KİM HIRSIZ DEĞİL?
KİM HIRSIZ DEĞİL?
Yeni doğan çetesi davası, iddialar ve savunmalar eşliğinde devam ediyor. Türkiye bu olayı duyduğunda, kimi insanlığından utandı, kimi hiç şaşırmadı. Sanırım ben o şaşırmayanlar arasındayım.
Türkiye de sadece Yeni doğan çetesi varmış gibi davranılıyor, sanki çok temiz bir sağlık düzenimiz vardı da sadece bu yeni doğan çetesi bizi lekeledi. Bu ülkede hırsız olmayanların sayısı, hırsız olanların sayısına oranla çok düşük kalır. Kimin gücü neye yetiyorsa o kadar çalıyor. ( Kim hırsız değil?) Bu konuda derinlemesine açıklama yapmayacağım. Konumuzun mahyası “hırsızlık” hırsızlığın sağlık kısmı için daha çok çalışılması gerek, Kemoterapi hastaları üzerinden, 112 bağlantılı hastanelere hasta sevk olayları üzerinden, acil kodları üzerinden, yapılmış gibi gösterilen yapılmadan alınan ilaç paraları üzerinden de bir araştırma yapılsın bakalım, kaç tane daha çete ortaya çıkacak merak ettim.
Bir diğer taraftan telefon operatörleri hakkında bir iki modern hırsızlık anlatmak istiyorum, firma ismi vermeyelim, “hayata mı bağlanıyoruz” hayattan mı kopartılıyoruz siz karar verin.
Bu, bizi hayata bağladığını söyleyenlerin yüzsüzlüklerinin hepsini elbette anlatmam mümkün değil. Şikâyet etmek istiyorum diyorsun, “şikâyet etme hakkınız yok” diyorlar. Bunlara nasıl bir fırsat verildiyse, “biz yaptık oldu” diyor ve soymaya devam ediyorlar.

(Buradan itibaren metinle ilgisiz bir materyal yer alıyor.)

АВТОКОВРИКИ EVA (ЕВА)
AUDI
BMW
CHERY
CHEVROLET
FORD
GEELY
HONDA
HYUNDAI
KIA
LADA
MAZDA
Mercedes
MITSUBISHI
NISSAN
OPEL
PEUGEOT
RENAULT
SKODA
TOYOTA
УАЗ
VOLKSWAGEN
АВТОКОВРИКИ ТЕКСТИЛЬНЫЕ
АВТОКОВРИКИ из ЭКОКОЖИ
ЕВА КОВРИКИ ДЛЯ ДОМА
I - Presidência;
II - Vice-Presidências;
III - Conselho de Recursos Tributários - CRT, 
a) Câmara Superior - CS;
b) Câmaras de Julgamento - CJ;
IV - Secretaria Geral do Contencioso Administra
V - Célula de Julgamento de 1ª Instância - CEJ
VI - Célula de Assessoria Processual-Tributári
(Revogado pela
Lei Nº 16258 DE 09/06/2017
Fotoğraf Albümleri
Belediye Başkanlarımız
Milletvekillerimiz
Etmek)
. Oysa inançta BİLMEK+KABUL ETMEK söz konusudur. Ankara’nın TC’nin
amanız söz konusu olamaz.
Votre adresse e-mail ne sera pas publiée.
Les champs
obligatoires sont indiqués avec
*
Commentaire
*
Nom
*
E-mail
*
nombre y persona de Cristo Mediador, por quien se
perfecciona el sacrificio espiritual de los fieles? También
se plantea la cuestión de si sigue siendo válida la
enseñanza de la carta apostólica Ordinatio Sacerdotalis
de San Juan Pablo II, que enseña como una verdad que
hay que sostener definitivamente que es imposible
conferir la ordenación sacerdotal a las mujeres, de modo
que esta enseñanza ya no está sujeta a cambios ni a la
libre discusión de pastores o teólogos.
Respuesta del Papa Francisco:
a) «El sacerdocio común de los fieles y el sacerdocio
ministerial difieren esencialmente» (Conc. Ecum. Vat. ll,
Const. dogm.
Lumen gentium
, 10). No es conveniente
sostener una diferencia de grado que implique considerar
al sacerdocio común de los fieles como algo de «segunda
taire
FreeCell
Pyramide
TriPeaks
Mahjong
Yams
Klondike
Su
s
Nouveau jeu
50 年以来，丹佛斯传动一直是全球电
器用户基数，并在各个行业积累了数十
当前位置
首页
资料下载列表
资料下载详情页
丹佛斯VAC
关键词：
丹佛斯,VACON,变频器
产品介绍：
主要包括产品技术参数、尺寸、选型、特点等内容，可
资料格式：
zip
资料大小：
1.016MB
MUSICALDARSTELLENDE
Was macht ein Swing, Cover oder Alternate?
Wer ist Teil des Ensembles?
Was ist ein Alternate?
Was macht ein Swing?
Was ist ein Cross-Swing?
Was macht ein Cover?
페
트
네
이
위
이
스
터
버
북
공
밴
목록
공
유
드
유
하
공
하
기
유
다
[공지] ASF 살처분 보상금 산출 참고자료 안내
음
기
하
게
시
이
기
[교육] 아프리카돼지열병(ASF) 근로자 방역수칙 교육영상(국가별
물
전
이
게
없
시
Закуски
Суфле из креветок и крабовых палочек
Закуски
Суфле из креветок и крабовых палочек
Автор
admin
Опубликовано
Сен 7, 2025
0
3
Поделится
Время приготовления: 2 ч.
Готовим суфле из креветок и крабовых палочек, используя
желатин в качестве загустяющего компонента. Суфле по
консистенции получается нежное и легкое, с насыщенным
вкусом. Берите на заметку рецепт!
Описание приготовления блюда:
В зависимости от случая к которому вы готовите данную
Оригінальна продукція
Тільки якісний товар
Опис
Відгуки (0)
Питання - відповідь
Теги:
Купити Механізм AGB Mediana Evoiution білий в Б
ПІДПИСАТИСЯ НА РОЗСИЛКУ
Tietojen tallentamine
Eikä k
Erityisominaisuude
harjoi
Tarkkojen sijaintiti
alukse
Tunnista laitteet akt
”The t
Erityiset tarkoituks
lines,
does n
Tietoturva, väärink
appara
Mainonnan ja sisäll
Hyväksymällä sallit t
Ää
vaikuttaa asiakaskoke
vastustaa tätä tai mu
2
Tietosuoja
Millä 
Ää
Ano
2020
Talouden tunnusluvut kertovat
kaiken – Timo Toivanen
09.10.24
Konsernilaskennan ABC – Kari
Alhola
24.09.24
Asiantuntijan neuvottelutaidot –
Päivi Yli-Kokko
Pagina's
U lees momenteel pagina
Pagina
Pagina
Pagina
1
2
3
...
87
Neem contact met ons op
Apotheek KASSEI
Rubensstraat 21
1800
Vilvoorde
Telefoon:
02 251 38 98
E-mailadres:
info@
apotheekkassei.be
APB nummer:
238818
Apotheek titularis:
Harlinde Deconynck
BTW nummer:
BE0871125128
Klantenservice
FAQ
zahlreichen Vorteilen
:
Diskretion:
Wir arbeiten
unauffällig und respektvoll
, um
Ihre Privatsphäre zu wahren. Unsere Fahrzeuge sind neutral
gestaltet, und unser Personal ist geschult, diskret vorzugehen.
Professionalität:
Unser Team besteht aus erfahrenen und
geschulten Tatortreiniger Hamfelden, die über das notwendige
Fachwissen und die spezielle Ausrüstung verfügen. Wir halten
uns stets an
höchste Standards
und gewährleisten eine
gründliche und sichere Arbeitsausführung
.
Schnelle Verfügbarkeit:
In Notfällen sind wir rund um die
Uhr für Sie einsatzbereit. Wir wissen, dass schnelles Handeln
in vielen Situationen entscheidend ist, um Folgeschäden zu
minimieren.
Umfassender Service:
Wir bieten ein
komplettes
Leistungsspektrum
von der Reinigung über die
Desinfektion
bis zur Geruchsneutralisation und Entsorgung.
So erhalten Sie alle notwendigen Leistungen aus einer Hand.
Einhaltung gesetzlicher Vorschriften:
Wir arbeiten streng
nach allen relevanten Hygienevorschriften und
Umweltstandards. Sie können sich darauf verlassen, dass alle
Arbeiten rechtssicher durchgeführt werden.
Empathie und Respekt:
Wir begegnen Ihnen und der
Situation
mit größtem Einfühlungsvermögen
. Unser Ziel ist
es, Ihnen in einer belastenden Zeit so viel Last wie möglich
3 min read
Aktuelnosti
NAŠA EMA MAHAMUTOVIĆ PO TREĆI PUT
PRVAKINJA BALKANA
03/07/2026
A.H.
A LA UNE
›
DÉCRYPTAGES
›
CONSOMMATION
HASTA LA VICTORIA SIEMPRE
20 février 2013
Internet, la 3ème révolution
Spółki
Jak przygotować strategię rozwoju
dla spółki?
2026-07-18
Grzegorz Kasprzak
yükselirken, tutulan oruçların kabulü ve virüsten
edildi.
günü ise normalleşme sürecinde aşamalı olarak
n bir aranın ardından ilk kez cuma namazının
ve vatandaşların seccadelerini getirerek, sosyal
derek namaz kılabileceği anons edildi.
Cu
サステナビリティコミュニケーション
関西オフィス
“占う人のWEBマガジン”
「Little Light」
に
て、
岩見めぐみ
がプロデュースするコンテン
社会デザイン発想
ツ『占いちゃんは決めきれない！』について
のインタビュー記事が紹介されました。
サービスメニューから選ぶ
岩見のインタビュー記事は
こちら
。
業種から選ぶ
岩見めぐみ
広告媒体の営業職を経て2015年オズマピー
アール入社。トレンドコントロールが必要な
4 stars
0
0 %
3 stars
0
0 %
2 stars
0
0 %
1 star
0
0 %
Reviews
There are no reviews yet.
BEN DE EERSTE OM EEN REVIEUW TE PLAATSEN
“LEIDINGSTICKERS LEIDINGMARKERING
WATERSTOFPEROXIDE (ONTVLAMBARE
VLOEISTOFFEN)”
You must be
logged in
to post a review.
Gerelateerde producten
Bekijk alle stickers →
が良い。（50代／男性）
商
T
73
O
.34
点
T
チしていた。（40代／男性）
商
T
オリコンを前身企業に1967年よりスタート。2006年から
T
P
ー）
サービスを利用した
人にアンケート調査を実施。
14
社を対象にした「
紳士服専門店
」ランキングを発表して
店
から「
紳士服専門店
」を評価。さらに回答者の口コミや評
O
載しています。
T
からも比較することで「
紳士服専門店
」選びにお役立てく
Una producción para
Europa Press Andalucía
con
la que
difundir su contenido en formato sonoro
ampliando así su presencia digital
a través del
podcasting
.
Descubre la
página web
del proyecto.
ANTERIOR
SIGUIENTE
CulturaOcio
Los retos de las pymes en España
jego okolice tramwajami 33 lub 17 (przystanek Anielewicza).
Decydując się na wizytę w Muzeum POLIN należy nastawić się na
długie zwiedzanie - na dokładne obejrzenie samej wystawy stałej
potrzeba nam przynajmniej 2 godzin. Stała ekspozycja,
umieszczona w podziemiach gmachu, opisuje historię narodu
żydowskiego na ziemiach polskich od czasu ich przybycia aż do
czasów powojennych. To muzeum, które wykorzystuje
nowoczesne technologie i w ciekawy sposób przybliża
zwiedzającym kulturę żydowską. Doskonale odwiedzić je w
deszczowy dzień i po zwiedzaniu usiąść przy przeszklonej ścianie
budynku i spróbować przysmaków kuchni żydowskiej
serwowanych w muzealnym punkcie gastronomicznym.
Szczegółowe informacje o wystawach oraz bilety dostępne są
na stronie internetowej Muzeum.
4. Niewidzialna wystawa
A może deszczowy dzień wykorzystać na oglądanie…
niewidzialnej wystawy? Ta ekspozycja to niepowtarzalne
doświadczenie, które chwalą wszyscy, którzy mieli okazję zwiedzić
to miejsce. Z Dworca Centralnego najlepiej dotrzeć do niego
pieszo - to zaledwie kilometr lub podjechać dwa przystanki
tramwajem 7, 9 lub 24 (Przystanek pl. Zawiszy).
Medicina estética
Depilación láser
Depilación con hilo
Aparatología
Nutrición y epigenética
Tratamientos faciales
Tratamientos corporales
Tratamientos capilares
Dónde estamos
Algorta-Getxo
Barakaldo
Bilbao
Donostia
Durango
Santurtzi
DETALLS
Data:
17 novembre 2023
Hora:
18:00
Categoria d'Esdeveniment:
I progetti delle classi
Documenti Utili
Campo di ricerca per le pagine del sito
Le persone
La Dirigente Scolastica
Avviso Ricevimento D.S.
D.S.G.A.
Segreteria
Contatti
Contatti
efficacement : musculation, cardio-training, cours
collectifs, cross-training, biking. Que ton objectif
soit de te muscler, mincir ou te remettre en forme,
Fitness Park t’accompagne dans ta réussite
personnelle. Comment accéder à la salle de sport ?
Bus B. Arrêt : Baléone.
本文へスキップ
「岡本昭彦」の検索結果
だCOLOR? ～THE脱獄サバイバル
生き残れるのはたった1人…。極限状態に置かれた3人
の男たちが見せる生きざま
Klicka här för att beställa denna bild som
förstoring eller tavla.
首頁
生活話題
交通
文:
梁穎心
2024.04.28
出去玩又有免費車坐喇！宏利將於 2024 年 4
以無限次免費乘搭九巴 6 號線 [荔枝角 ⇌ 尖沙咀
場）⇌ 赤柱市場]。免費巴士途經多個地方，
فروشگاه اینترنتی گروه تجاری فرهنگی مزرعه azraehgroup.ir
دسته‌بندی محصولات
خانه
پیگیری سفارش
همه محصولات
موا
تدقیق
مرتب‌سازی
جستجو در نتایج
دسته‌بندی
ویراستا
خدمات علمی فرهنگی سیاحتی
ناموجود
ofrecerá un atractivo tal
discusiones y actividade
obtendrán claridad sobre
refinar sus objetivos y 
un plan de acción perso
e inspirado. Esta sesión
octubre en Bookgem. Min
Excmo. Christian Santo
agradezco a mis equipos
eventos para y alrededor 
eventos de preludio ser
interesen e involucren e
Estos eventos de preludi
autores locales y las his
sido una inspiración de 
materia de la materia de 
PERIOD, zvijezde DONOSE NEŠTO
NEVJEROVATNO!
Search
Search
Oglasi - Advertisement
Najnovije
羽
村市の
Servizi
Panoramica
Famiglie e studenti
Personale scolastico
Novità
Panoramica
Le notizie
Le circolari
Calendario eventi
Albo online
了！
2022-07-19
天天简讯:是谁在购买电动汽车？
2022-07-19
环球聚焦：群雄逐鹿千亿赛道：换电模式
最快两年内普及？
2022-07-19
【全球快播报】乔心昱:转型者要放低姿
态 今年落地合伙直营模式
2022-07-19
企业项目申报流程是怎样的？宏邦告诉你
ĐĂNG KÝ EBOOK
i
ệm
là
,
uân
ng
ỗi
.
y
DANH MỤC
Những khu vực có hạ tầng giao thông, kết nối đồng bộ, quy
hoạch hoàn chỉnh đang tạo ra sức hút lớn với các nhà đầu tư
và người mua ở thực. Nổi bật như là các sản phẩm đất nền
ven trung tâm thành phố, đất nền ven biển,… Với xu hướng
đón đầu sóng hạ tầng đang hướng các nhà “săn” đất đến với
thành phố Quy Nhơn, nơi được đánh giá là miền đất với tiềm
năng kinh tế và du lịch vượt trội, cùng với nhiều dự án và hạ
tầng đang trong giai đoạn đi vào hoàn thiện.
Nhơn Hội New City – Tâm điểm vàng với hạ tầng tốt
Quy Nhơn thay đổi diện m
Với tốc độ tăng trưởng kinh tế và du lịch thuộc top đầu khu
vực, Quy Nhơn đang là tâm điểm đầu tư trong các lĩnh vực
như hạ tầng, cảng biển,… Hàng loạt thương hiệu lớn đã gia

Bu memlekette memura ortalama %25, asgari ücrete, emekliye yine aynı oranda zam yapılırken yıllık telefon faturası tarifelerine %70’i aşan zamların yapılması modern hırsızlık değil mi? Düşünün insanlar sadece %25 zam alacak ama buna karşılık, telefona, diğer faturalara, kira ve giderlerine %/ 75 harcayacak. Bunun mantıkla, matematikle bir açıklaması var mı?
Ülke bir soğanla, bir yumurta ile imtihan ediliyor, ortada yükselmesini gerektiren hiçbir neden olmadığını, Tarım Bakanı ve yetkili ağızlar açıkladığı halde, yumurtanın rekor kırması sanırım hırsızlık ifadesi ile anlatılabilir.
Özel sektörde çalışan insanlara asgari ücrete yapılan zam oranında ya da altında zam yapılıyor, demek oluyor ki tüm bunların belirleyici tarafı hükümet. Cumhuriyet tarihinde sanırım sadece rahmetli Erbakan tarafından görüldü insanların bu zor durumu. Onun dışında ne geçmişte ne de şimdi bunu gören yok!
Gelirinden fazla gideri olan vatandaşa, kurallara riayet etmesi gerektiği telkin ediliyor. Peki, vatandaş bu aradaki açığı nereden kapatacak? Bir evde ki kişi çalıştığı halde geçindirmek imkânsız sınırlarında ise, vatandaş mı kurallara uymak için telkin edilmeli? Yoksa yöneticilerin adil olması mı telkin edilmeli?
Bu konuda, yüzbinlerce yazı yazılmıştır, ama anlayan nerde, o sebeple çok uzatmaya gerek yok. Bakalım sonu ne olur?